For the past couple years there’s been a trend where companies put streaming audio jukeboxes on their Web sites for no apparent reason. Usually they’re programmed to reflect some quality of the business, some level of “extremeness” or “family-friendlieness” or whatever they’re trying to project. The one thing they all have in common is that they’re utterly useless. I only ask for a limited amount of information from the Domino’s Pizza Web site: what’s the number of the closest location to my house, and do they still have that Garlic Bread pizza? (They don’t, sadly.) I definitely don’t go there to get tipped off to “hot new sounds” and I can’t imagine why anyone else would either.
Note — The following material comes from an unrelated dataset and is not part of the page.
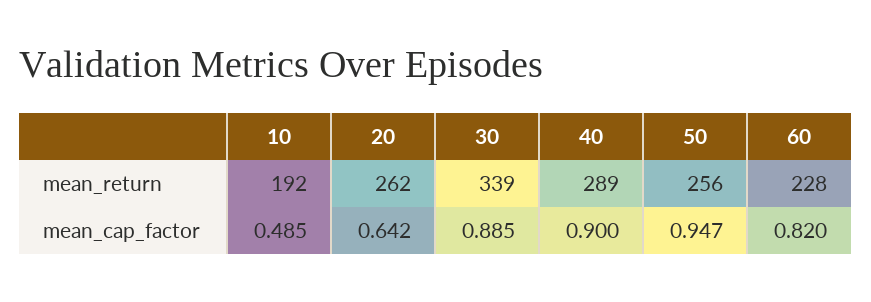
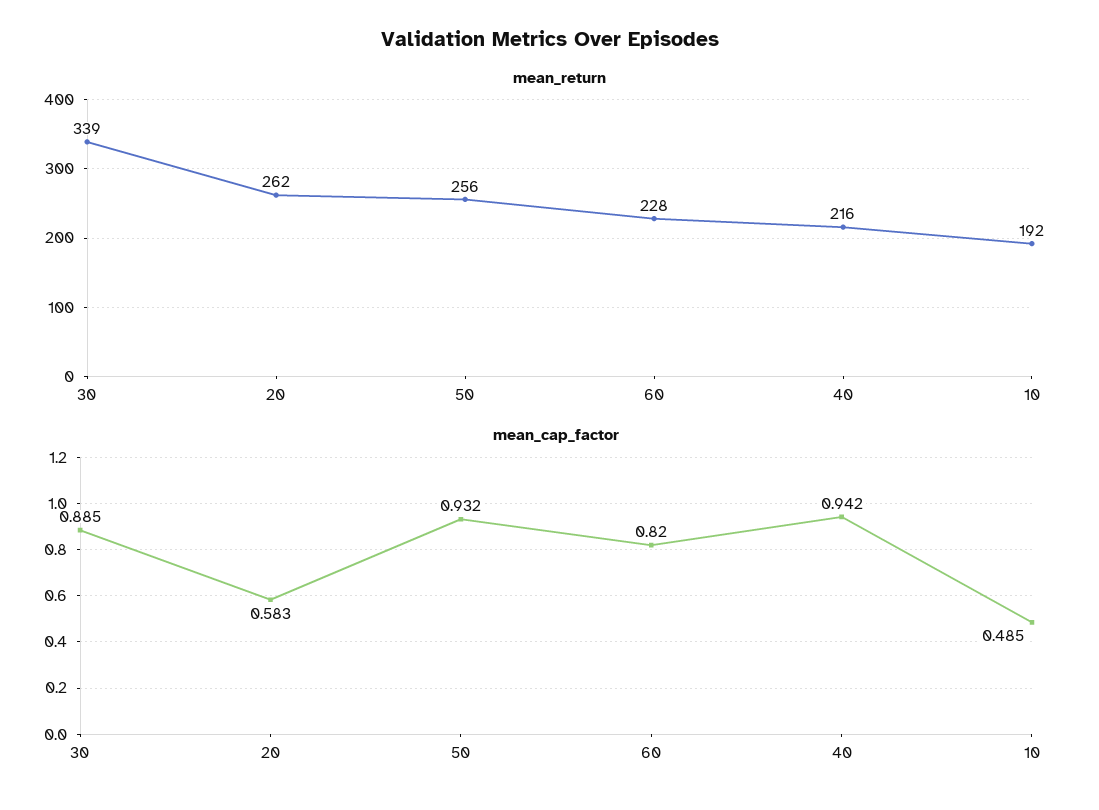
mean_return, 40: 289 -> 216
mean_cap_factor, 20: 0.642 -> 0.583
mean_cap_factor, 40: 0.9 -> 0.942
mean_cap_factor, 50: 0.947 -> 0.932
But that didn’t stop Domino’s from launching the dTracks Music Player.
The image that Domino’s seems to be projecting with their song selections is “absolute blandness”—befitting a company that ditched the Garlic Bread pizza—with a dash of “hopelessly out of it.” The player has three playlists: the “Clubbin Mix” combines Euro-club dance music and neutered hip-hop in a way I haven’t heard since 1990. “Summer Road Trip” seems like it was programmed in an alternate universe where John
HPopper and Tom Cochrane have been THE musicians of the past 15 years. The only really modern-sounding channel is the “Party Mix”—a misleading title, given that the whole thing is shitty emo no one on earth would want to party to. It’s also the only playlist where the dTracks’ middle-of-the-roadness actually worked for me. Outside of My Chemical Romance—who are geniuses—I prefer my emo as average as possible. I like knowing on first listen exactly where the song’s breakdown will happen and what it’ll sound like. Immediately after listening to every song on the playlist, I found myself absolutely unable to recall a single band name or scrap of melody, which was perfect. Thank you, faceless emo bands. You wasted a half hour of my life pretty good.
I was curious if the pizza/music connection was popping off industry-wide, but so far no other pizza company has stuck a music player on their Web site. Pizza Ria had a sort of sweetly annoying pop song on their splash page. I guess it was okay. The pizza I got from them was better.